## YOUR ASSIGNMENT
Set the data below down again, exactly, with every picture left out.
==============================
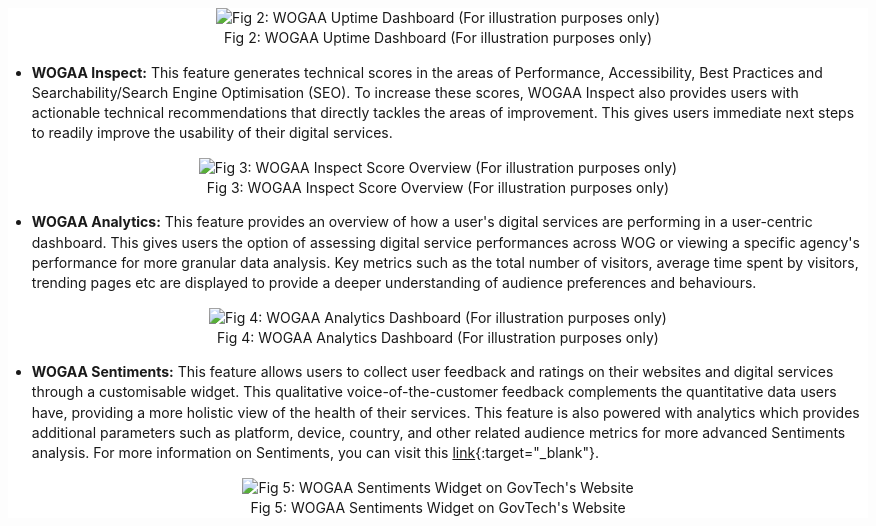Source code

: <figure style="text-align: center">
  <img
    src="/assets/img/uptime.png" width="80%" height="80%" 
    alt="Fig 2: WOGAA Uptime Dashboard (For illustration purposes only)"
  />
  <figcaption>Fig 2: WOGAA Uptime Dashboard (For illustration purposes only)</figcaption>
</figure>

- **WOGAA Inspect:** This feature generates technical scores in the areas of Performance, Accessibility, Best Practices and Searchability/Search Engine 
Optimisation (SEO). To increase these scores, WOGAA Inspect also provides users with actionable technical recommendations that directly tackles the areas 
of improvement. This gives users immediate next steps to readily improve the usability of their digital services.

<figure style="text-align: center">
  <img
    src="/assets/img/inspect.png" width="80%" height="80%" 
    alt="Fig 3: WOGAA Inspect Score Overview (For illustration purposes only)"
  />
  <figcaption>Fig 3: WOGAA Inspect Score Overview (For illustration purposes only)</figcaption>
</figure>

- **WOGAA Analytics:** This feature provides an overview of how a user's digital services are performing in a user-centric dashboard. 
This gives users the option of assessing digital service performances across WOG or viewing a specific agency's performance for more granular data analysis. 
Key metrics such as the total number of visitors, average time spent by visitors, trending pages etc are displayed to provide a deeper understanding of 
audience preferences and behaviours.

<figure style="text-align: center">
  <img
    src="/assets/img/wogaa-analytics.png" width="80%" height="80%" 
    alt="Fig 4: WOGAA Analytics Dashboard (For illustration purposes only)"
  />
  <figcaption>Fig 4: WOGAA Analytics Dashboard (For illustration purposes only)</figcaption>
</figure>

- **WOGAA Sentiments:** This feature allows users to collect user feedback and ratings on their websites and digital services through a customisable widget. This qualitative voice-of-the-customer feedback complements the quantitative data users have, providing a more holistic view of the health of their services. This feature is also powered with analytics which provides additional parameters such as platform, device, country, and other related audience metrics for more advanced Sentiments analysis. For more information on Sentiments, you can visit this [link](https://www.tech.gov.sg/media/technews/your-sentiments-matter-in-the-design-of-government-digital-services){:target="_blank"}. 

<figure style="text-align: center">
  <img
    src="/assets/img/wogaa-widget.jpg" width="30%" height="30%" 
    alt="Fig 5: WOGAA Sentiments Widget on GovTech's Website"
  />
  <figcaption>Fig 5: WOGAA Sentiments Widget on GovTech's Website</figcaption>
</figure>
==============================
## EXPECTED OUTPUT
Source code

: <figure style="text-align: center">
  <img
    src="/assets/img/uptime.png" width="80%" height="80%" 
    alt="Fig 2: WOGAA Uptime Dashboard (For illustration purposes only)"
  />
  <figcaption>Fig 2: WOGAA Uptime Dashboard (For illustration purposes only)</figcaption>
</figure>

- **WOGAA Inspect:** This feature generates technical scores in the areas of Performance, Accessibility, Best Practices and Searchability/Search Engine 
Optimisation (SEO). To increase these scores, WOGAA Inspect also provides users with actionable technical recommendations that directly tackles the areas 
of improvement. This gives users immediate next steps to readily improve the usability of their digital services.

<figure style="text-align: center">
  <img
    src="/assets/img/inspect.png" width="80%" height="80%" 
    alt="Fig 3: WOGAA Inspect Score Overview (For illustration purposes only)"
  />
  <figcaption>Fig 3: WOGAA Inspect Score Overview (For illustration purposes only)</figcaption>
</figure>

- **WOGAA Analytics:** This feature provides an overview of how a user's digital services are performing in a user-centric dashboard. 
This gives users the option of assessing digital service performances across WOG or viewing a specific agency's performance for more granular data analysis. 
Key metrics such as the total number of visitors, average time spent by visitors, trending pages etc are displayed to provide a deeper understanding of 
audience preferences and behaviours.

<figure style="text-align: center">
  <img
    src="/assets/img/wogaa-analytics.png" width="80%" height="80%" 
    alt="Fig 4: WOGAA Analytics Dashboard (For illustration purposes only)"
  />
  <figcaption>Fig 4: WOGAA Analytics Dashboard (For illustration purposes only)</figcaption>
</figure>

- **WOGAA Sentiments:** This feature allows users to collect user feedback and ratings on their websites and digital services through a customisable widget. This qualitative voice-of-the-customer feedback complements the quantitative data users have, providing a more holistic view of the health of their services. This feature is also powered with analytics which provides additional parameters such as platform, device, country, and other related audience metrics for more advanced Sentiments analysis. For more information on Sentiments, you can visit this [link](https://www.tech.gov.sg/media/technews/your-sentiments-matter-in-the-design-of-government-digital-services){:target="_blank"}. 

<figure style="text-align: center">
  <img
    src="/assets/img/wogaa-widget.jpg" width="30%" height="30%" 
    alt="Fig 5: WOGAA Sentiments Widget on GovTech's Website"
  />
  <figcaption>Fig 5: WOGAA Sentiments Widget on GovTech's Website</figcaption>
</figure>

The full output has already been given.